In his late 20s, Christopher Milford of East Boston, Mass., got high on some OxyContin his friend gave him.

By the time he was in his early 30s, he was shooting heroin and Suboxone.

Milford would reuse the same needle for a week or more. Then, one day, he was so sick he couldn't get out of bed.

"It felt like the worst flu I ever got in my life," he says. "It almost felt like a dream. I started doing weird things like putting PlayStation controllers in the sink in the bathroom. It was just weird, off the wall."

Milford had endocarditis, which is essentially an abscess on one of his heart valves. He spent seven weeks in the hospital on intravenous antibiotics. Eventually, he went back home. But he kept injecting drugs, and he got endocarditis two more times.

After the third time, Milford quit abusing opioids.

Six months later, he was smoking a cigarette when he noticed something was wrong with his hand. He kept dropping the cigarette. A few minutes later, he couldn't talk.

"I wrote 'stroke' on a piece of paper, handed it to my mother and she called the ambulance," Milford remembers. "I couldn't talk. It was scary. Scariest feeling in the world. And that's why I'm talking like I am."

Milford now stammers when he speaks, one result of the stroke he suffered. The damage from the three bouts of endocarditis was even worse. When he was just 35 years old, he had two heart surgeries to implant a pacemaker and replace his infected valve.

Milford is part of a group of opioid addicts whom doctors describe as the sickest of the sick: intravenous drug users, mostly people who use heroin, who get endocarditis. Some aspects of their treatment present an ethical dilemma for doctors. Cardiologists, surgeons and infectious disease doctors can fix the infection, but not the underlying problem of addiction.

And when patients who are still addicted to opioids leave the hospital, many keep injecting drugs, often causing repeat infections that are more costly and more challenging to cure.

"I don't have a decent way of tracking them"

Jonathan Eddinger, a cardiologist at Catholic Medical Center in Manchester, N.H., has made spreadsheets to keep track of patients like Christopher Milford.

Eddinger says people abusing intravenous drugs who undergo heart valve replacement surgery have about a 1 percent mortality rate while they are at the hospital. But those patients are likely to keep using drugs when they leave, and Eddinger wonders how long they are surviving outside the hospital.

"It's frustrating," Eddinger says. "I don't have a decent way of tracking them and knowing what's happening to them."

Eddinger took lists of patients going back five years and started searching for their names online. "What I did is I went and I used the Internet to figure out if they died afterward," he explains.

He specifically looked for online obituaries for patients who had been intravenous drug users and had heart valves replaced.
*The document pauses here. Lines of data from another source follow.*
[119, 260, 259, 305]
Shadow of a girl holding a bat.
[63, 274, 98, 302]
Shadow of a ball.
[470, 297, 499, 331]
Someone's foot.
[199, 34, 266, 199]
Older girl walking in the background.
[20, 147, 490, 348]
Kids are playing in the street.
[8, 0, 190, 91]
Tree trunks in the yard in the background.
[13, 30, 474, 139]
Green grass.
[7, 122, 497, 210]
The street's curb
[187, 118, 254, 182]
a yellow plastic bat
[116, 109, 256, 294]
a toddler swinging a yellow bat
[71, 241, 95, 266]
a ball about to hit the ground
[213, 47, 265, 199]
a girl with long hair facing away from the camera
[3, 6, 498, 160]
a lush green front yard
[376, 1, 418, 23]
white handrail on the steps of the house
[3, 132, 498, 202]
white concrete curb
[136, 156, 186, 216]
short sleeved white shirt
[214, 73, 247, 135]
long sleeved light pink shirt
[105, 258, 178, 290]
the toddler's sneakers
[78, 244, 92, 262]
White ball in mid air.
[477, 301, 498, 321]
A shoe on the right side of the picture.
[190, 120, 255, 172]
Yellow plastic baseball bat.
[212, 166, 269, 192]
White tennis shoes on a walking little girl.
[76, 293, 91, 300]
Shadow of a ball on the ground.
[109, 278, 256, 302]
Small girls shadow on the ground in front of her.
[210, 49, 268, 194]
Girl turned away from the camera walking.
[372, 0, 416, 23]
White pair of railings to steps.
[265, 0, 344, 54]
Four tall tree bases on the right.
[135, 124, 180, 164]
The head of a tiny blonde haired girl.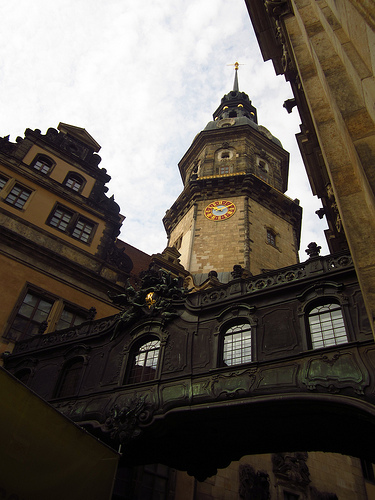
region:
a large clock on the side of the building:
[204, 198, 234, 218]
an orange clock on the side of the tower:
[204, 199, 236, 218]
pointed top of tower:
[231, 59, 239, 91]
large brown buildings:
[0, 1, 373, 496]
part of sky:
[0, 2, 325, 266]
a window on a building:
[220, 316, 258, 371]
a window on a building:
[135, 333, 151, 365]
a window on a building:
[74, 217, 94, 239]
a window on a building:
[37, 155, 50, 170]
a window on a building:
[63, 172, 75, 190]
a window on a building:
[7, 183, 32, 211]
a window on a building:
[59, 305, 89, 327]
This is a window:
[210, 312, 270, 387]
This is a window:
[24, 148, 55, 179]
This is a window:
[127, 326, 165, 383]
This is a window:
[56, 295, 86, 343]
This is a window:
[8, 264, 50, 333]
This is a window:
[216, 139, 231, 162]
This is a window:
[255, 214, 285, 264]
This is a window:
[64, 162, 87, 201]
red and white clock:
[203, 194, 237, 225]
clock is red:
[205, 202, 234, 218]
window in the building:
[212, 316, 252, 364]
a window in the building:
[295, 299, 356, 348]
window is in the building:
[124, 334, 164, 384]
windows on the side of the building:
[50, 197, 96, 246]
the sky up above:
[49, 13, 197, 109]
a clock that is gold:
[201, 202, 244, 219]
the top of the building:
[217, 59, 253, 90]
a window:
[260, 227, 280, 245]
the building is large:
[1, 0, 374, 499]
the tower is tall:
[162, 63, 304, 289]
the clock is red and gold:
[204, 199, 236, 220]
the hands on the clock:
[204, 199, 237, 219]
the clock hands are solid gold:
[204, 198, 237, 219]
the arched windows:
[215, 315, 253, 366]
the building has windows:
[1, 1, 374, 499]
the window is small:
[264, 226, 278, 246]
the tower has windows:
[162, 60, 304, 291]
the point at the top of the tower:
[163, 61, 304, 266]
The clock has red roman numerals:
[199, 199, 240, 227]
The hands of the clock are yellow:
[210, 202, 229, 212]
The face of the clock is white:
[203, 202, 235, 219]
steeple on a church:
[226, 57, 246, 92]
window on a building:
[125, 335, 161, 380]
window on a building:
[216, 317, 253, 363]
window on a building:
[304, 301, 350, 347]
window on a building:
[5, 278, 52, 338]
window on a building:
[55, 301, 87, 331]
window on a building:
[47, 203, 68, 235]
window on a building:
[71, 213, 96, 245]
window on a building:
[33, 154, 50, 174]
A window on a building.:
[209, 308, 251, 366]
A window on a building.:
[294, 290, 353, 352]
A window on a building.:
[121, 330, 173, 378]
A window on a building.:
[53, 358, 96, 403]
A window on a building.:
[69, 208, 97, 248]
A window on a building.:
[44, 199, 75, 232]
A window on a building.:
[32, 151, 56, 180]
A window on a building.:
[6, 177, 31, 217]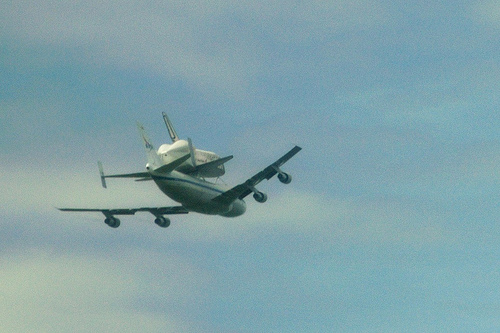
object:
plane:
[57, 110, 302, 228]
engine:
[103, 216, 121, 228]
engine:
[253, 190, 268, 203]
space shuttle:
[55, 111, 301, 229]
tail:
[131, 119, 165, 165]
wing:
[212, 145, 302, 206]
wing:
[54, 205, 188, 229]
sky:
[194, 0, 500, 127]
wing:
[186, 154, 234, 175]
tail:
[159, 109, 180, 142]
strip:
[153, 169, 218, 196]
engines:
[153, 216, 171, 228]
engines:
[277, 172, 292, 185]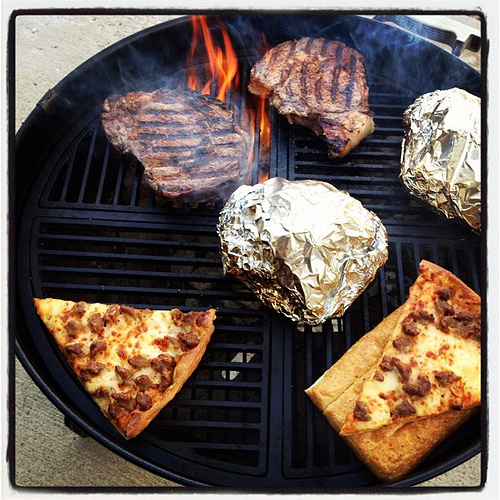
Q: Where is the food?
A: On the grill.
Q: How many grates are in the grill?
A: Four.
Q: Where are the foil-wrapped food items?
A: On the grill in the center and between the meat and pizza.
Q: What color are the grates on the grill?
A: Black.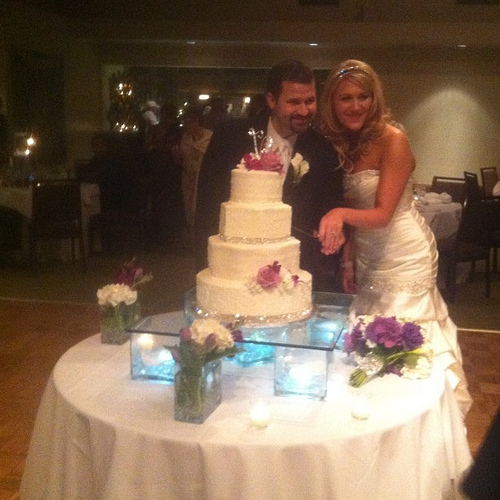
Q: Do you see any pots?
A: No, there are no pots.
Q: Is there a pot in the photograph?
A: No, there are no pots.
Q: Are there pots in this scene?
A: No, there are no pots.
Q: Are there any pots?
A: No, there are no pots.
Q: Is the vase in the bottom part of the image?
A: Yes, the vase is in the bottom of the image.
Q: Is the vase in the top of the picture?
A: No, the vase is in the bottom of the image.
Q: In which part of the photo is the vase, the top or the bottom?
A: The vase is in the bottom of the image.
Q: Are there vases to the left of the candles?
A: Yes, there is a vase to the left of the candles.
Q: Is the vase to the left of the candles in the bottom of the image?
A: Yes, the vase is to the left of the candles.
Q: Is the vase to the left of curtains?
A: No, the vase is to the left of the candles.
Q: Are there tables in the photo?
A: Yes, there is a table.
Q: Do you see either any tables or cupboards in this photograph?
A: Yes, there is a table.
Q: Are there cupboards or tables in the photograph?
A: Yes, there is a table.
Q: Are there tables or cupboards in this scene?
A: Yes, there is a table.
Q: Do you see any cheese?
A: No, there is no cheese.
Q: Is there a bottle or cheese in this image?
A: No, there are no cheese or bottles.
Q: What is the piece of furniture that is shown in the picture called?
A: The piece of furniture is a table.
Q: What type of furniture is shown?
A: The furniture is a table.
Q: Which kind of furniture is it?
A: The piece of furniture is a table.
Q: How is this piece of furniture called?
A: This is a table.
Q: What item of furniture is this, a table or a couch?
A: This is a table.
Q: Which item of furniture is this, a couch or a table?
A: This is a table.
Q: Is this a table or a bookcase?
A: This is a table.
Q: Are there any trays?
A: No, there are no trays.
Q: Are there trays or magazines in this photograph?
A: No, there are no trays or magazines.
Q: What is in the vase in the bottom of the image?
A: The flowers are in the vase.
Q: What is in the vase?
A: The flowers are in the vase.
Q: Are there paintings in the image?
A: No, there are no paintings.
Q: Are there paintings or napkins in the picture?
A: No, there are no paintings or napkins.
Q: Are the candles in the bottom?
A: Yes, the candles are in the bottom of the image.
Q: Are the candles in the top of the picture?
A: No, the candles are in the bottom of the image.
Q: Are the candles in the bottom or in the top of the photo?
A: The candles are in the bottom of the image.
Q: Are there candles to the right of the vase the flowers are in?
A: Yes, there are candles to the right of the vase.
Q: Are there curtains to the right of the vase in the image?
A: No, there are candles to the right of the vase.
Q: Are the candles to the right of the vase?
A: Yes, the candles are to the right of the vase.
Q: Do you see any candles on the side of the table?
A: Yes, there are candles on the side of the table.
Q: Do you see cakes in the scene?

In 2011, Catholic Medical Center treated three intravenous drug abusers with endocarditis. Last year, it saw 51, most of whom were in their 20s and 30s, and most of whom were on Medicaid.

Hospitals around the country are seeing the same trend, but no one is tracking the total numbers.

From his online searches, Eddinger learned 25 percent of his hospital's patients who had been treated for endocarditis and were intravenous drug users had died after leaving the hospital. Looking through his data, he also could see that group had been expensive to treat. For patients who returned to the hospital multiple times, the hospital was charging insurers about half a million dollars.

How many times should you replace the same heart valve?

Nancy Teixeira, the director of Catholic Medical Center's Cardiovascular Surgical Unit, says the treatment for endocarditis does not always work if the patient is an intravenous drug abuser.

"We've had people come in, get their valves done, go back out and use, and they either die or they show up in extremis because they've used again and now they've reinfected their new valve and they're right back at square one," she says.

And surgery isn't risk-free. Scar tissue builds up with each valve replacement.

Teixeira is left struggling with a thorny question: How many times should you replace the same heart valve?

Catholic Medical Center is one of the first hospitals to write ethical guidelines to help clinicians answer that question. The guidelines call for setting patients up with drug treatment, says Dan Daly, a medical ethicist at Saint Anselm College who helped write them.

Daly says that the guidelines are not some kind of moral test. Instead, they are meant to help doctors connect patients with a primary care physician or set them up with addiction counseling.

"This is not the patient proving to the medical team that they are worthy of a new valve, that they are worthy of the surgery," Daly says. "We wanted to make sure that that could not happen."

Damage done

Jerome Kassirer, a doctor and the former editor of the New England Journal of Medicine, says whatever guidelines Catholic Medical Center comes up with will probably be helpful for doctors and nurses around the country who are dealing with similar issues.

"There's always an incentive to do right for every individual patient and as a consequence [doctors] are going to opt for treating the patient as if the patient wasn't addicted," says Kassirer.

Chris Milford's addiction is what caused his endocarditis, and his endocarditis is what drove him to quit drugs.

Milford is two years sober and still trying to regain his full speaking abilities.

"The damage is already done," he says. "But I've been clean ever since and [I have] no desire to start using drugs at all."